Du coup, la place est grande pour les investisseurs étrangers, qui peuvent tirer un monopole sur les activités économiques, vu que l'État est peu présent et que la classe politique est à leur solde. Cette place s'explique souvent par le passé colonial (des firmes françaises, anglaises, belges qui dominent des secteurs économiques dans les anciennes colonies), ou par la logique néo-coloniale (implantation états-unienne, chinoise, russe ou indienne), de telle manière à ce que la portion congrue, dévolue à l'État ou aux investisseurs locaux soit faible, mais malgré tout bien avantageuse pour la classe dominante africaine.

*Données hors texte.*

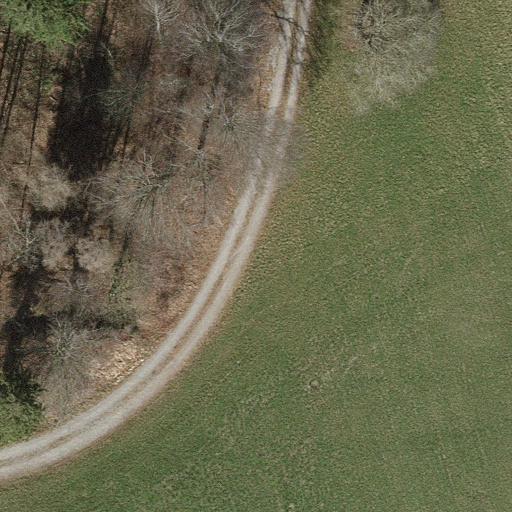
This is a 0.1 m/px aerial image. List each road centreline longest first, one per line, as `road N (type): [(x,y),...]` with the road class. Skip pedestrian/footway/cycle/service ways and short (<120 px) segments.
road 1 (track): [(296,0),(266,173),(208,299),(119,405),(52,446),(0,462)]
road 2 (track): [(222,273),(135,214),(0,96)]
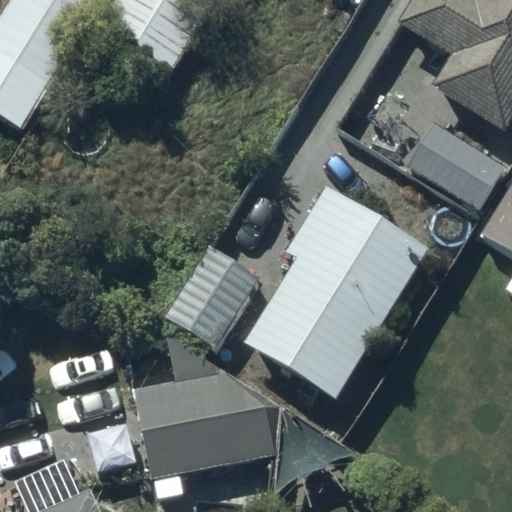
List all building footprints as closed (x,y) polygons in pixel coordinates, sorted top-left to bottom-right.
[(88,0),(18,0),(0,29),(0,119),(24,135),(104,9),(88,0)] [(123,0),(98,39),(169,84),(224,0),(123,0)] [(511,0),(418,0),(400,30),(455,65),(437,94),(505,137),(511,125),(511,0)] [(511,175),(437,128),(410,172),(485,218),(511,175)] [(301,266),(249,351),(341,408),(433,259),(329,195),(289,259),(301,266)] [(511,195),(485,240),(511,257),(511,195)] [(211,254),(167,323),(217,355),(262,286),(211,254)] [(239,379),(139,397),(155,484),(276,463),(267,414),(246,417),(239,379)] [(66,511),(98,511),(93,500),(66,511)]
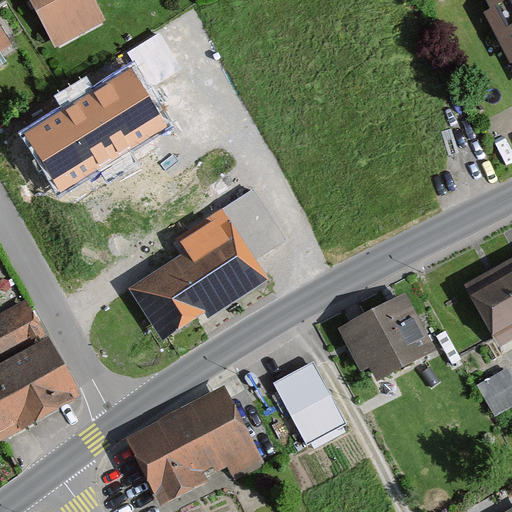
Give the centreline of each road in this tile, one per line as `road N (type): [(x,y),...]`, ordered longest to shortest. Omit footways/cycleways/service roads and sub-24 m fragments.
road 1 (primary): [(117,423),(273,325),(511,196)]
road 2 (residential): [(117,423),(0,218)]
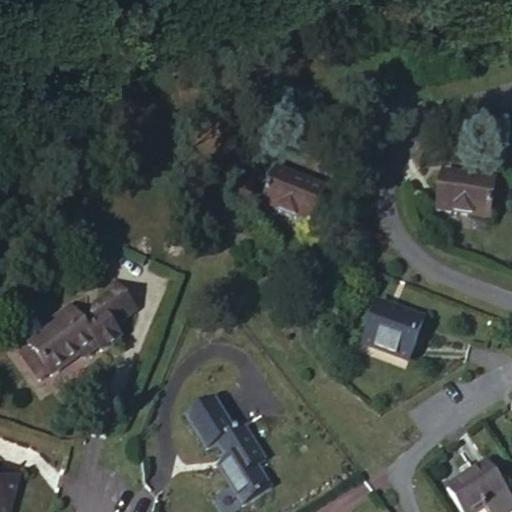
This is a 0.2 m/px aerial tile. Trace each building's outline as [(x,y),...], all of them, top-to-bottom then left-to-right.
[(443,179),(441,215),(490,221),(491,182),(443,179)] [(331,237),(344,199),(295,186),(284,226),(331,237)] [(381,305),(367,345),(410,360),(424,320),(381,305)] [(60,353),(81,383),(122,357),(96,317),(78,329),(85,337),(60,353)] [(65,392),(81,383),(60,353),(47,364),(65,392)] [(228,484),(245,511),(262,511),(276,502),(265,481),(273,476),(247,441),(238,448),(215,417),(190,434),(210,469),(222,462),(235,479),(228,484)] [(38,511),(50,477),(2,464),(0,468),(0,489),(7,492),(0,511),(38,511)] [(511,497),(491,466),(448,495),(458,511),(488,511),(491,510),(492,511),(510,511),(511,511),(511,497)]
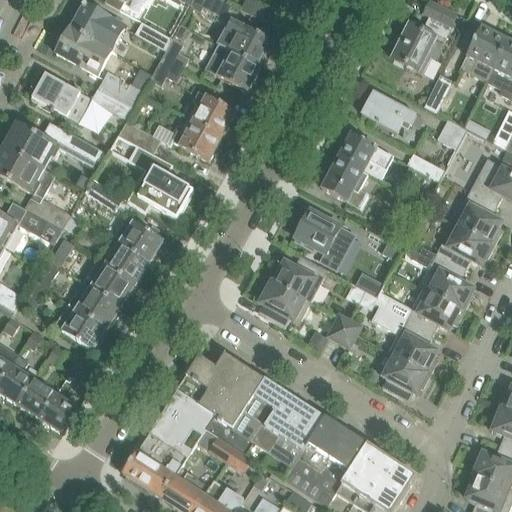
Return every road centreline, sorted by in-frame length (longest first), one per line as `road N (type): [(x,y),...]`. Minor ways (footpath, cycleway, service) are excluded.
road 1 (residential): [(196,301),(361,0)]
road 2 (residential): [(433,458),(414,437),(196,301)]
road 3 (residential): [(73,486),(196,301)]
road 4 (residential): [(433,458),(511,293)]
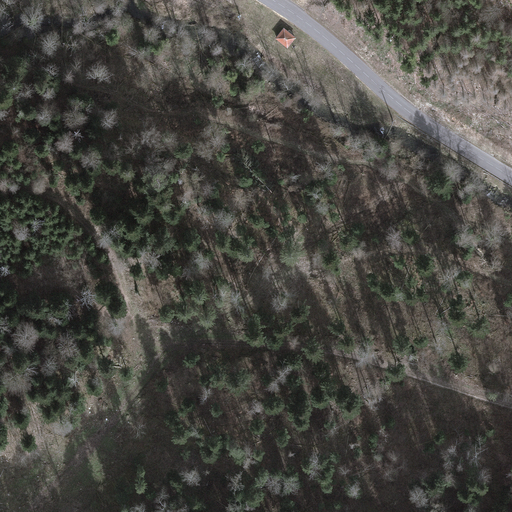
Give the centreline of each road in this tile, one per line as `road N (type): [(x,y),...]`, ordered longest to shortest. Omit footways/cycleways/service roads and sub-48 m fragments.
road 1 (track): [(511,408),(361,354),(276,343),(160,344),(137,325),(122,275),(89,225),(45,192),(0,187)]
road 2 (secondary): [(511,181),(415,122),(267,0)]
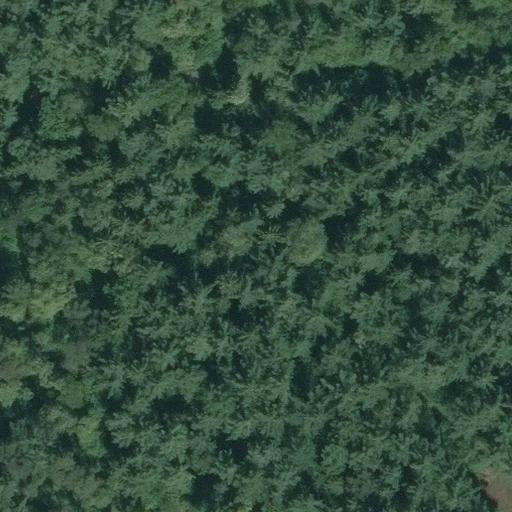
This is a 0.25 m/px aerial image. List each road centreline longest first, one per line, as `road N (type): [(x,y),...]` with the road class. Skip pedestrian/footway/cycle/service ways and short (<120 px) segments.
road 1 (track): [(0,48),(71,28),(450,28),(511,14)]
road 2 (track): [(130,511),(0,297)]
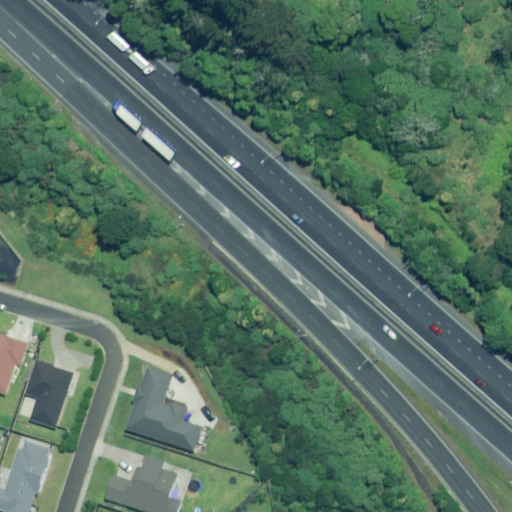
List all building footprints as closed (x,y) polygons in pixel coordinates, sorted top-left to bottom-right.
[(27,344),(0,335),(0,393),(5,396),(17,362),(21,363),(27,344)] [(75,374),(37,361),(27,392),(38,395),(30,420),(57,429),(75,374)] [(169,377),(150,371),(132,428),(194,448),(200,429),(181,423),(185,411),(160,404),(169,377)] [(51,451),(18,440),(2,491),(0,490),(0,511),(28,511),(35,492),(37,493),(51,451)] [(166,462),(146,456),(138,484),(112,476),(105,498),(149,511),(180,511),(183,502),(192,477),(164,468),(166,462)]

Des exemples? On peut citer les contrats de concession pour les secteurs énergétiques (pétrole, gaz), qui sont les plus avantageux pour les firmes en Afrique. Surtout pour le pétrole car la majorité des recettes va directement dans les caisses des compagnies pétrolières telles Total, Eni, Shell ou BP. Dans un contexte de baisse du prix du baril, c'est l'État, la population locale qui est la grande perdante car les compagnies pétrolières peuvent amortir ce choc. De même que les accointances entre hommes d'affaires et pouvoirs en place sont fréquentes. Par exemple, l'homme d'affaires israélien Dan Gertler, dirigeant du groupe Fleurette, en bonne entente avec Kabila, pourra bénéficier de l'exploitation pleine et entière de gisements de pétrole au niveau du lac Albert, frontalier avec l'Ouganda.

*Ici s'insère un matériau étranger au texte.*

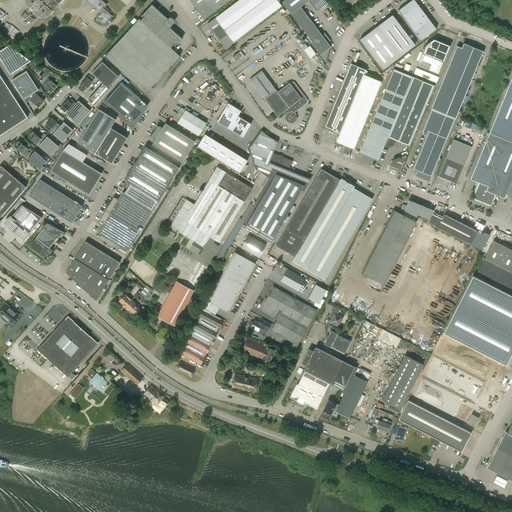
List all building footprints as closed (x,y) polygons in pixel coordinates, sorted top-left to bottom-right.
[(50,13),(52,11),(47,6),(41,2),(39,0),(25,0),(25,1),(25,2),(26,4),(26,5),(27,6),(28,7),(29,7),(27,8),(29,10),(27,12),(29,14),(31,15),(29,17),(31,18),(29,20),(29,21),(27,23),(25,21),(23,23),(25,25),(26,26),(28,24),(30,22),(31,23),(34,19),(33,18),(36,14),(38,16),(38,15),(39,16),(39,17),(40,17),(42,18),(43,18),(44,18),(45,18),(47,17),(48,16),(49,15),(50,13)] [(107,4),(102,0),(85,0),(86,0),(100,12),(96,16),(99,19),(99,20),(104,24),(108,19),(109,20),(113,16),(104,8),(107,4)] [(190,0),(204,19),(228,0),(190,0)] [(281,5),(277,0),(238,0),(216,17),(207,24),(218,38),(217,39),(219,42),(220,41),(225,48),(234,41),(281,5)] [(283,0),(282,1),(297,21),(321,54),(331,46),(316,26),(318,25),(309,13),(307,14),(301,6),(308,0),(283,0)] [(411,0),(405,5),(413,15),(421,9),(414,0),(411,0)] [(168,18),(152,4),(105,55),(146,93),(168,68),(170,70),(180,59),(178,57),(180,55),(171,47),(173,44),(176,46),(175,46),(182,38),(170,27),(172,26),(171,25),(171,26),(166,21),(169,18),(168,18)] [(397,11),(405,21),(413,15),(405,5),(397,11)] [(410,28),(426,16),(421,9),(413,15),(405,21),(410,28)] [(382,69),(401,55),(415,44),(392,14),(378,25),(360,40),(382,69)] [(415,34),(431,22),(426,16),(410,28),(415,34)] [(10,25),(6,22),(4,26),(6,28),(6,30),(5,32),(16,41),(17,40),(14,38),(19,31),(11,24),(10,25)] [(436,29),(431,22),(415,34),(420,41),(436,29)] [(450,46),(434,39),(426,45),(422,53),(443,61),(450,46)] [(316,54),(310,45),(307,46),(305,43),(301,45),(310,58),(316,54)] [(447,138),(457,114),(483,51),(463,43),(462,47),(461,47),(461,48),(457,46),(422,131),(427,133),(413,168),(418,170),(416,175),(430,180),(432,175),(432,174),(447,138)] [(31,61),(9,45),(0,50),(0,58),(10,74),(31,61)] [(241,56),(238,52),(233,57),(236,61),(241,56)] [(418,58),(433,65),(435,59),(420,52),(418,58)] [(92,73),(99,79),(108,68),(102,62),(92,73)] [(413,73),(416,67),(404,62),(402,68),(413,73)] [(340,132),(364,74),(365,69),(351,63),(325,126),(340,132)] [(108,88),(118,77),(108,68),(99,79),(103,83),(88,100),(94,105),(109,89),(108,88)] [(360,151),(379,159),(385,145),(388,147),(393,145),(396,139),(410,145),(427,103),(434,85),(394,68),(386,87),(360,151)] [(278,91),(261,70),(250,79),(277,116),(282,112),(285,116),(286,121),(291,123),(295,122),(297,118),(296,113),(294,112),(295,110),(296,111),(307,103),(308,100),(294,81),(291,82),(290,82),(289,82),(278,91)] [(38,89),(26,71),(12,80),(24,99),(38,89)] [(54,77),(49,73),(44,78),(47,80),(43,85),(51,92),(57,85),(51,80),(54,77)] [(0,134),(27,117),(0,74),(0,134)] [(354,148),(382,81),(364,74),(340,132),(336,141),(354,148)] [(92,81),(87,77),(80,85),(85,90),(92,81)] [(479,182),(473,198),(491,205),(496,194),(505,198),(507,193),(511,195),(511,77),(489,132),(471,179),(479,182)] [(144,102),(129,88),(121,82),(105,101),(134,127),(142,114),(137,110),(144,102)] [(37,91),(24,99),(27,103),(31,100),(38,107),(44,100),(41,98),(37,91)] [(71,108),(76,103),(71,99),(69,101),(67,99),(60,107),(65,112),(70,107),(71,108)] [(76,103),(71,108),(66,114),(78,124),(90,110),(78,100),(76,103)] [(216,122),(242,137),(251,124),(251,123),(238,115),(241,111),(242,110),(228,102),(228,103),(216,122)] [(207,123),(182,107),(181,108),(176,115),(177,116),(180,118),(177,122),(199,136),(207,123)] [(127,137),(111,127),(116,119),(99,108),(78,142),(111,163),(127,137)] [(465,125),(467,119),(459,116),(457,123),(465,125)] [(58,128),(60,125),(51,118),(44,126),(49,130),(54,125),(58,128)] [(58,128),(53,133),(63,141),(73,130),(64,122),(60,125),(58,128)] [(195,141),(165,122),(162,127),(160,126),(159,126),(157,125),(158,124),(157,124),(154,130),(150,136),(152,135),(153,137),(152,137),(155,139),(152,144),(182,162),(195,141)] [(249,147),(256,169),(264,175),(272,180),(245,226),(271,241),(305,185),(301,183),(303,179),(265,163),(275,140),(269,137),(261,130),(249,147)] [(36,143),(40,138),(32,131),(28,136),(36,143)] [(205,134),(197,146),(240,173),(247,160),(205,134)] [(469,144),(471,138),(464,135),(463,138),(466,140),(466,142),(469,144)] [(59,146),(47,136),(39,146),(50,156),(59,146)] [(473,145),(454,138),(436,182),(448,188),(451,181),(457,183),(473,145)] [(18,140),(14,145),(22,152),(26,147),(18,140)] [(69,144),(63,149),(50,171),(89,195),(93,187),(92,187),(94,184),(93,183),(101,173),(83,161),(87,155),(69,144)] [(158,200),(159,201),(179,167),(145,146),(135,162),(135,161),(128,172),(128,173),(124,179),(131,183),(125,193),(152,209),(158,200)] [(47,160),(35,150),(28,158),(40,168),(47,160)] [(288,172),(293,161),(272,152),(267,163),(288,172)] [(406,155),(393,160),(391,165),(400,168),(406,155)] [(0,166),(0,182),(4,187),(14,176),(1,165),(0,166)] [(211,177),(194,204),(185,199),(186,200),(170,227),(169,226),(180,233),(178,236),(180,238),(182,235),(203,247),(202,246),(208,236),(219,243),(246,198),(253,188),(217,166),(211,177)] [(321,168),(307,193),(292,219),(276,246),(295,257),(293,261),(302,266),(325,280),(344,248),(373,198),(354,187),(355,186),(350,183),(342,178),(341,180),(340,179),(321,168)] [(4,187),(17,198),(26,187),(14,176),(4,187)] [(40,179),(35,187),(39,190),(45,182),(40,179)] [(17,198),(4,187),(0,182),(0,216),(0,217),(17,198)] [(49,184),(45,182),(39,190),(44,193),(49,184)] [(44,193),(48,195),(53,187),(49,184),(44,193)] [(383,184),(375,204),(378,205),(386,185),(383,184)] [(44,193),(39,190),(35,187),(30,196),(38,201),(44,193)] [(57,190),(53,187),(48,195),(52,198),(57,190)] [(52,198),(56,201),(62,192),(57,190),(52,198)] [(105,209),(118,217),(130,196),(123,191),(118,199),(114,196),(105,209)] [(56,201),(60,203),(66,195),(62,192),(56,201)] [(52,198),(48,195),(44,193),(38,201),(47,207),(52,198)] [(60,203),(65,206),(70,198),(66,195),(60,203)] [(136,200),(130,196),(118,217),(105,209),(98,223),(102,225),(97,232),(128,251),(140,231),(136,228),(139,223),(145,227),(155,211),(136,200)] [(60,203),(56,201),(52,198),(47,207),(55,212),(60,203)] [(74,200),(70,198),(65,206),(69,209),(74,200)] [(74,200),(69,209),(77,214),(83,206),(74,200)] [(428,223),(435,210),(409,200),(405,210),(422,217),(421,219),(428,223)] [(55,212),(64,217),(69,209),(65,206),(60,203),(55,212)] [(10,226),(15,230),(32,211),(22,205),(10,218),(9,217),(5,222),(10,227),(10,226)] [(69,209),(64,217),(72,223),(77,214),(69,209)] [(384,284),(400,253),(416,222),(394,210),(362,273),(384,284)] [(439,211),(439,212),(435,210),(428,223),(436,227),(476,247),(483,234),(478,231),(444,214),(442,213),(439,211)] [(32,211),(15,230),(19,234),(19,235),(24,239),(28,234),(28,233),(42,217),(32,211)] [(238,218),(217,259),(223,262),(243,220),(238,218)] [(50,255),(50,254),(49,253),(52,249),(50,248),(57,238),(58,238),(63,231),(47,223),(31,244),(47,256),(47,257),(48,258),(49,258),(50,258),(50,257),(51,257),(51,256),(51,255),(50,255)] [(259,257),(262,251),(266,245),(248,235),(241,248),(259,257)] [(496,264),(506,246),(494,240),(485,258),(496,264)] [(86,241),(75,258),(84,264),(94,246),(86,241)] [(103,251),(94,246),(84,264),(88,266),(92,269),(103,251)] [(511,271),(511,249),(506,246),(496,264),(511,272),(511,271)] [(111,257),(103,251),(92,269),(98,273),(101,274),(111,257)] [(235,252),(217,284),(238,296),(256,263),(235,252)] [(111,257),(101,274),(109,279),(120,262),(111,257)] [(88,266),(84,264),(75,258),(66,272),(76,282),(81,277),(88,266)] [(496,264),(485,258),(478,271),(511,288),(511,271),(511,272),(496,264)] [(98,273),(92,269),(88,266),(81,277),(76,282),(86,291),(91,285),(98,273)] [(305,279),(283,267),(279,274),(283,277),(281,281),(299,291),(305,279)] [(96,300),(109,279),(101,274),(98,273),(91,285),(86,291),(96,300)] [(506,364),(511,352),(511,295),(473,275),(443,332),(475,348),(506,364)] [(194,291),(176,282),(157,317),(175,326),(194,291)] [(238,296),(217,284),(203,309),(210,313),(211,312),(215,314),(219,307),(229,312),(230,311),(238,296)] [(315,284),(308,298),(319,304),(326,290),(315,284)] [(150,290),(151,288),(145,285),(140,294),(148,299),(152,291),(150,290)] [(266,298),(310,322),(317,310),(273,286),(266,298)] [(140,309),(135,304),(136,304),(124,294),(118,301),(129,311),(130,310),(137,315),(141,310),(144,313),(147,309),(143,306),(140,309)] [(310,322),(266,298),(260,310),(277,319),(271,331),(298,345),(310,322)] [(17,314),(6,304),(0,311),(0,312),(11,322),(17,314)] [(338,314),(338,313),(339,311),(333,308),(332,310),(330,315),(331,315),(330,316),(331,317),(332,318),(330,322),(330,323),(332,324),(332,325),(335,326),(336,326),(338,326),(339,326),(343,318),(343,317),(338,314)] [(200,364),(209,348),(211,344),(212,345),(214,341),(213,340),(224,321),(210,313),(203,309),(179,353),(200,364)] [(98,343),(67,316),(37,350),(68,377),(98,343)] [(265,336),(268,331),(271,325),(262,320),(260,323),(255,320),(250,328),(261,334),(265,336)] [(396,348),(401,338),(382,328),(377,338),(396,348)] [(351,341),(332,331),(331,331),(325,343),(325,345),(344,354),(351,341)] [(177,337),(174,334),(166,342),(169,345),(177,337)] [(411,399),(464,426),(496,360),(443,334),(411,399)] [(266,345),(248,337),(242,351),(258,358),(259,357),(270,362),(275,350),(265,346),(266,345)] [(357,368),(317,347),(316,347),(315,347),(315,348),(314,350),(309,348),(305,355),(351,379),(354,374),(357,368)] [(305,371),(317,377),(330,383),(345,391),(351,379),(305,355),(301,362),(306,365),(304,369),(304,370),(305,371)] [(406,355),(403,360),(383,400),(400,409),(421,369),(424,364),(406,355)] [(196,368),(181,361),(179,363),(178,366),(177,369),(192,377),(194,373),(195,370),(196,368)] [(121,371),(124,374),(131,367),(128,364),(121,371)] [(131,367),(124,374),(136,385),(143,378),(131,367)] [(86,374),(90,377),(95,372),(91,368),(86,374)] [(304,403),(317,377),(305,371),(298,384),(297,384),(296,385),(291,396),(290,397),(291,398),(302,404),(303,404),(304,403)] [(93,382),(92,384),(92,385),(92,387),(93,388),(95,389),(96,389),(98,389),(99,388),(99,387),(99,386),(102,388),(103,386),(104,387),(104,386),(104,385),(107,382),(97,373),(92,380),(94,382),(93,382)] [(258,379),(236,374),(232,387),(255,392),(258,379)] [(368,382),(354,374),(351,379),(345,391),(338,405),(336,410),(335,411),(350,418),(368,382)] [(317,377),(304,403),(316,409),(330,383),(317,377)] [(40,391),(44,384),(35,379),(31,386),(40,391)] [(75,397),(83,388),(79,384),(70,393),(75,397)] [(164,396),(151,386),(144,394),(157,405),(164,396)] [(331,414),(334,409),(336,410),(338,405),(336,404),(337,404),(336,403),(336,402),(333,401),(333,402),(329,400),(323,410),(325,411),(325,412),(329,414),(329,413),(331,414)] [(398,419),(411,425),(462,451),(471,433),(408,400),(398,419)] [(396,414),(399,410),(391,405),(388,408),(396,414)] [(472,414),(469,419),(467,423),(474,427),(475,425),(478,422),(478,419),(479,418),(472,414)] [(386,423),(379,420),(376,427),(388,432),(391,425),(390,424),(391,422),(387,421),(386,423)] [(404,439),(402,438),(405,431),(406,432),(407,429),(396,424),(393,431),(396,432),(394,438),(397,440),(397,441),(402,443),(404,439)] [(511,425),(510,425),(507,432),(505,431),(487,468),(511,480),(511,425)] [(496,475),(493,482),(504,487),(507,480),(496,475)]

La fin justifie les moyens

Enfin, ces dirigeants africains, ou ces pantins, peuvent utiliser n'importe quel vice de procédure, quitte à violer la Constitution qu'ils ont eux-même établie, pour rester au sommet. Dans l'ex-Zaïre, Kabila fils, qui ressemble davantage à Joseph-Désiré Mobutu qu'à son père adoptif, Laurent-Désiré Kabila, a fait passer une loi "électorale", prétextant la mise en place d'un recensement qui devrait durer jusqu'en 2017, soit au-delà de la fin de son dernier mandat présidentiel, qui doit se terminer en 2016. Ce qui a rendu les étudiants fous furieux à Kinshasa et dont le président n'a pas hésité à demander aux flics de leur tirer dessus.

Autre cas, c'est invoquer la menace terroriste pour prolonger sa présence au pouvoir. Tel est le cas de Goodluck Jonathan, président du Nigeria. Face à la présence du groupe terroriste Boko Haram dans le nord-est de la première puissance économique du continent, il a obtenu (mais nie l'avoir demandé) un report des élections présidentielles et législatives, prévues le 14 février dernier. Mieux, d'après le journal Jeune Afrique (voir lien ci-dessous), M.Jonathan ferait appel aux États-Unis pour mettre hors d'état de nuire Boko Haram, alors que l'armée nigériane est composée d'un million d'hommes! Du foutage de gueule!